Performing CPR to keep gravely ill community members alive, restraining a knife wielding maniac, overpowering violent drug-affected offenders and stopping a woman basher in the middle of a savage attack.
These were just some of the reasons police officers from across the Orana-Mid Western Police District received recognition at an awards ceremony in Dubbo on Monday.
For loyal service and an unwavering commitment to protecting the community, Senior Constable Michael Wiegold was among those officers honoured.
The Senior Constable's father Ron, who was a police officer from 1955 to 1963, said he was "very proud" of his son's work.
"He always used to wear my cap and say 'I'll be a policeman daddy'," Ron recalled.
Senior Constable Wiegold said he joined the force after initially working as a welder, TAFE teacher and supervisor at the Fletchers abattoir.
"I was 39 when I went in," he said.
In the 17 years since he joined the force, Senior Constable Wiegold has performed a variety of roles including in rural crime and licensing teams. He was also part of the inaugural western region domestic violence high risk team established in 2017.
Now a supervisor in Narromine, the Senior Constable said dealing with child victims of crime was the hardest part of his job.
"Kids, infants, babies.. that's the hardest part, that's when it hits home especially when you've got kids of your own," he said.
Despite the often frightening situations police find themselves in, the needs of the community at-large always appear to trump those of individuals tasked with enforcing the law.

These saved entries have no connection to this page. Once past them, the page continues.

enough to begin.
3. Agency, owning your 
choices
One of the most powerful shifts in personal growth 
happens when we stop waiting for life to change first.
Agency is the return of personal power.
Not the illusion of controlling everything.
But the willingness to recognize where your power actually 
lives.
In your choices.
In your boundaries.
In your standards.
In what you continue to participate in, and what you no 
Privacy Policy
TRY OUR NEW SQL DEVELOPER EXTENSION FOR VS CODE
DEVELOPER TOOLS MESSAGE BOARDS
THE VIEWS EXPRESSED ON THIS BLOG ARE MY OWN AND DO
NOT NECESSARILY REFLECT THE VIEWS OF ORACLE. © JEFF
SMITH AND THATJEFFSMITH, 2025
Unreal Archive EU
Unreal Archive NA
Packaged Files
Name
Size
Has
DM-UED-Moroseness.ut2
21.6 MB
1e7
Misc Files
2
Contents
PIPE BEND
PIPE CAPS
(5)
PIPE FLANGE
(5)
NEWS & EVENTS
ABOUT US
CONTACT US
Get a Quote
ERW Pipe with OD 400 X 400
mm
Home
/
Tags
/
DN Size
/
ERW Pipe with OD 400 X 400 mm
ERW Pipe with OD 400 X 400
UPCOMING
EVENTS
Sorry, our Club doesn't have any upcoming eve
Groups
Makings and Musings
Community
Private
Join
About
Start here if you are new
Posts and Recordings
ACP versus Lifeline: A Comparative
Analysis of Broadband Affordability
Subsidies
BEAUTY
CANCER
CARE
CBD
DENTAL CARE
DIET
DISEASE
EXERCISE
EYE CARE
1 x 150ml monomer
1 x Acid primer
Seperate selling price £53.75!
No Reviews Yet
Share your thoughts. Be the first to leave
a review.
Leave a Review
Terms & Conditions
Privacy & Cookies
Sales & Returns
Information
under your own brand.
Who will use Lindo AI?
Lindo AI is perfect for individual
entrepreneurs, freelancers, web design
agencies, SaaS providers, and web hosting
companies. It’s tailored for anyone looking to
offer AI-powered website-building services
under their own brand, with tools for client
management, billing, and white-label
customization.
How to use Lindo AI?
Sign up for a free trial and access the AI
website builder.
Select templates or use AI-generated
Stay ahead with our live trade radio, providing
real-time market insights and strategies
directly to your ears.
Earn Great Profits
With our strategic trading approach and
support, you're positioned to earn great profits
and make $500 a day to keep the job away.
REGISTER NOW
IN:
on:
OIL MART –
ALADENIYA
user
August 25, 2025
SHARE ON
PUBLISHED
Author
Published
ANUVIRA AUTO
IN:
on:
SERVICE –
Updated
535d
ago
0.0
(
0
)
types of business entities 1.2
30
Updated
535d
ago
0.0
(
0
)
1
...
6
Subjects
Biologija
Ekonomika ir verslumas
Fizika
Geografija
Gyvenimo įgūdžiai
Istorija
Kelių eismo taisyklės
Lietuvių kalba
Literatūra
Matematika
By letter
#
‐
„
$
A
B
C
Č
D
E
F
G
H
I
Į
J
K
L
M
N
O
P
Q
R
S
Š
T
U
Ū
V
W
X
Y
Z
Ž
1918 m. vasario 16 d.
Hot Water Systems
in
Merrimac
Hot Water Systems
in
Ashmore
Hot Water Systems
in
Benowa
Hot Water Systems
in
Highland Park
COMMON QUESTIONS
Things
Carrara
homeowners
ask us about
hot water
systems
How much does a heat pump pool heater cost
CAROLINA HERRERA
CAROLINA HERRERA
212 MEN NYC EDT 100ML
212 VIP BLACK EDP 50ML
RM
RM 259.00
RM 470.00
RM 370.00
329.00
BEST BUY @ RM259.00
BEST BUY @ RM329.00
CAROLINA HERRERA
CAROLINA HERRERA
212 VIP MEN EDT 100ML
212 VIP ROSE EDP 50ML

"Your mind just concentrates on who's there and you've gotta get a job done. We have to do as much as we can to protect the community," Senior Constable Wiegold said.
The Senior Constable and his dad Ron said when those community members and the police who have helped them reconnect, it was always a special experience.
"My greatest thing that I can recall is I attended an accident in West Wyalong in 1962 and as a result of the action at a T-intersection a little girl went through the window and severed her nose off," the former cop said.
"I happened to pick up this little bit of skin with a couple of meat ants on it."
After Ron gave his find to to a doctor, the girl's nose was reattached.
A few years ago Ron was back in West Wyalong, where he ran into a familiar face.
"I walked into the paper shop to do my lotto and you wouldn't believe it this little girl walked up to me and I said to her 'I know you... would you believe I'm the policeman that found your nose'," Ron said.
"I was so proud, she gave me a hug and a kiss and she didn't even charge me for my paper."